▶ **What you are asked to do**
Take the lines below between the one holding "να επεξεργαστούμε δεδομένα" and the one holding "Δήλωση Απορρήτου", inclusive, and copy them exactly. Add nothing.

*** Given records ***

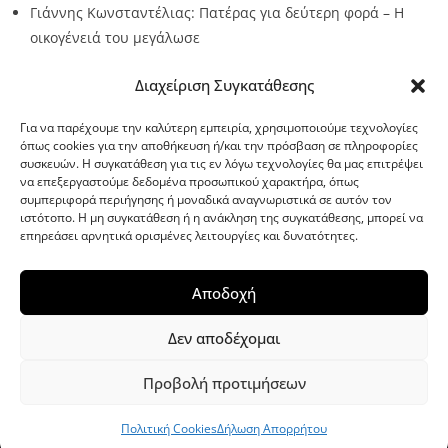
Γιάννης Κωνσταντέλιας: Πατέρας για δεύτερη φορά – Η
οικογένειά του μεγάλωσε
Source:
Metro24.gr
Date: 2026-08-09
By metro24
Διαχείριση Συγκατάθεσης
Για να παρέχουμε την καλύτερη εμπειρία, χρησιμοποιούμε τεχνολογίες
όπως cookies για την αποθήκευση ή/και την πρόσβαση σε πληροφορίες
συσκευών. Η συγκατάθεση για τις εν λόγω τεχνολογίες θα μας επιτρέψει
να επεξεργαστούμε δεδομένα προσωπικού χαρακτήρα, όπως
G-point.gr
συμπεριφορά περιήγησης ή μοναδικά αναγνωριστικά σε αυτόν τον
ιστότοπο. Η μη συγκατάθεση ή η ανάκληση της συγκατάθεσης, μπορεί να
επηρεάσει αρνητικά ορισμένες λειτουργίες και δυνατότητες.
Αποδοχή
Δεν αποδέχομαι
Προβολή προτιμήσεων
WordPress Theme
|
Viral News
by HashThemes
Πολιτική Cookies
Δήλωση Απορρήτου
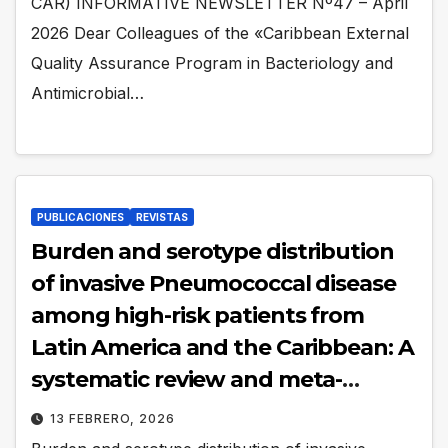
CAR) INFORMATIVE NEWSLETTER Nº47 – April
2026 Dear Colleagues of the «Caribbean External
Quality Assurance Program in Bacteriology and
Antimicrobial…
PUBLICACIONES
REVISTAS
Burden and serotype distribution
of invasive Pneumococcal disease
among high-risk patients from
Latin America and the Caribbean: A
systematic review and meta-
analysis
13 FEBRERO, 2026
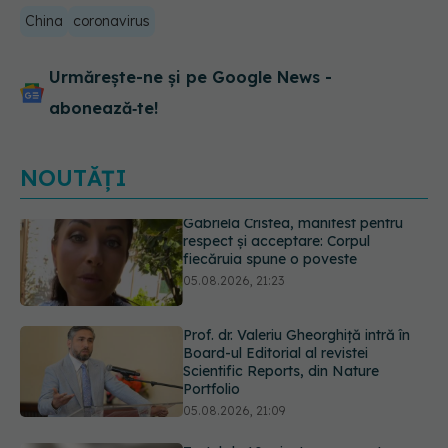
China
coronavirus
Urmărește-ne și pe Google News -
abonează‑te!
NOUTĂȚI
Prof. dr. Valeriu Gheorghiță intră în
Board-ul Editorial al revistei
Scientific Reports, din Nature
Portfolio
05.08.2026, 21:09
Testul de 10 minute care poate
arăta dacă ai nevoie de statine,
chiar dacă ai colesterolul normal
05.08.2026, 19:42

*** End of Given records ***

▶ **Written solution**
να επεξεργαστούμε δεδομένα προσωπικού χαρακτήρα, όπως
G-point.gr
συμπεριφορά περιήγησης ή μοναδικά αναγνωριστικά σε αυτόν τον
ιστότοπο. Η μη συγκατάθεση ή η ανάκληση της συγκατάθεσης, μπορεί να
επηρεάσει αρνητικά ορισμένες λειτουργίες και δυνατότητες.
Αποδοχή
Δεν αποδέχομαι
Προβολή προτιμήσεων
WordPress Theme
|
Viral News
by HashThemes
Πολιτική Cookies
Δήλωση Απορρήτου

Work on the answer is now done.